Three options. Ship the z-statistic and CI from SQL; the team can read z greater than 1.96 as significant at 95 percent without an exact p. Or write a polynomial approximation of the normal CDF as a UDF (Abramowitz and Stegun is accurate to 1e-5). Or export z to Python and run scipy.stats.norm.sf. The first covers most decisions.
How do I handle assignment when users see both arms?
This means the assignment layer is broken or the unit of randomization does not match the unit of analysis. If users genuinely flip variants (cross-contamination), the experiment is invalid and a SQL fix cannot rescue it. If users were misassigned due to a logging race, keep the first assignment per user and drop the rest. Document the exclusion rule and make sure SRM is computed on the post-exclusion sample.
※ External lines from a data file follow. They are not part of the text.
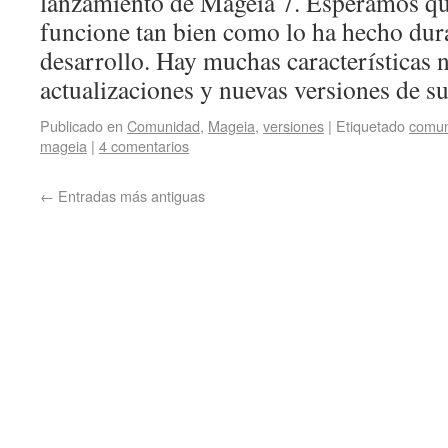
lanzamiento de Mageia 7. Esperamos qu
funcione tan bien como lo ha hecho dur
desarrollo. Hay muchas características
actualizaciones y nuevas versiones de 
Publicado en
Comunidad
,
Mageia
,
versiones
|
Etiquetado
comun
mageia
|
4 comentarios
←
Entradas más antiguas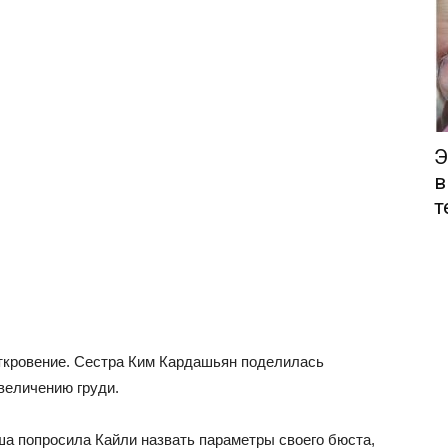
Э
в
т
ткровение. Сестра Ким Кардашьян поделилась
величению груди.
рша попросила Кайли назвать параметры своего бюста,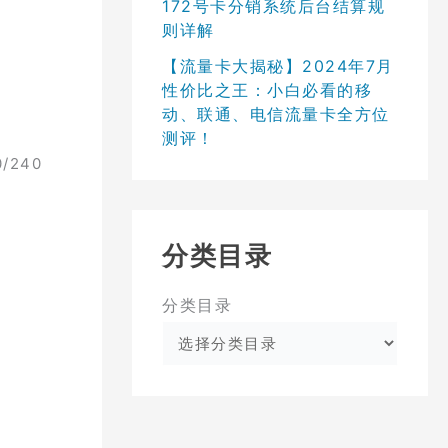
172号卡分销系统后台结算规
则详解
【流量卡大揭秘】2024年7月
性价比之王：小白必看的移
动、联通、电信流量卡全方位
测评！
240
分类目录
分类目录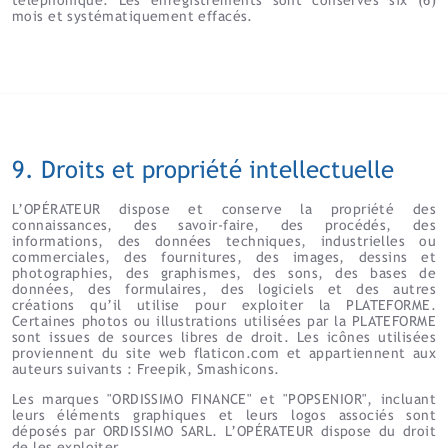
mois et systématiquement effacés.
9. Droits et propriété intellectuelle
L’OPÉRATEUR dispose et conserve la propriété des
connaissances, des savoir-faire, des procédés, des
informations, des données techniques, industrielles ou
commerciales, des fournitures, des images, dessins et
photographies, des graphismes, des sons, des bases de
données, des formulaires, des logiciels et des autres
créations qu’il utilise pour exploiter la PLATEFORME.
Certaines photos ou illustrations utilisées par la PLATEFORME
sont issues de sources libres de droit. Les icônes utilisées
proviennent du site web flaticon.com et appartiennent aux
auteurs suivants : Freepik, Smashicons.
Les marques "ORDISSIMO FINANCE" et "POPSENIOR", incluant
leurs éléments graphiques et leurs logos associés sont
déposés par ORDISSIMO SARL. L’OPÉRATEUR dispose du droit
de les exploiter.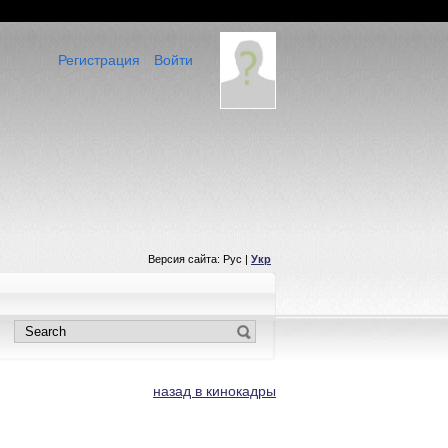
Регистрация
Войти
Версия сайта: Рус |
Укр
назад в кинокадры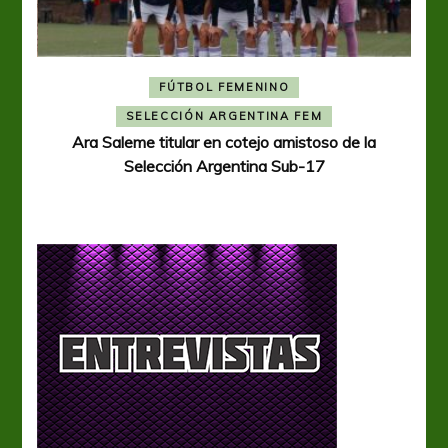
FÚTBOL FEMENINO
A
SELECCIÓN ARGENTINA FEM
Ara Saleme titular en cotejo amistoso de la
Selección Argentina Sub-17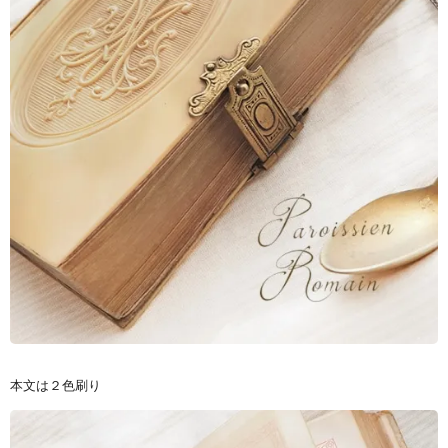
本文は２色刷り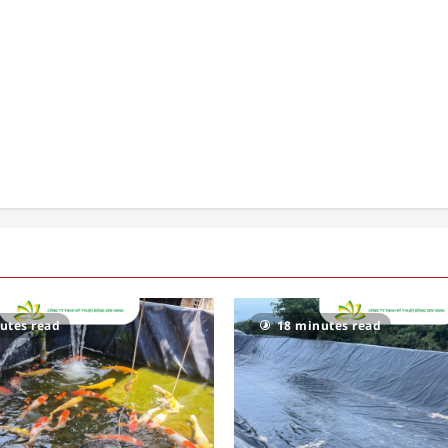
utes read
18 minutes read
Can I trust standard SQL STDDEV for revenue metrics?
Yes for sample standard deviation. Most warehouses compute the n-minus-1 version by default, which is what you want. But revenue has fat tails, so a single outlier can move STDDEV by 30 percent. Trim the top 0.1 percent or winsorize before computing variance, and report both trimmed and untrimmed.
How long should I run an A/B test before I read it?
Long enough to hit the pre-registered sample size from power analysis, and long enough to cover a full weekly cycle. Reading at day three because the dashboard looks good is how you ship noise. Sequential frameworks let you peek earlier with controlled false positive rates; vanilla z-tests do not.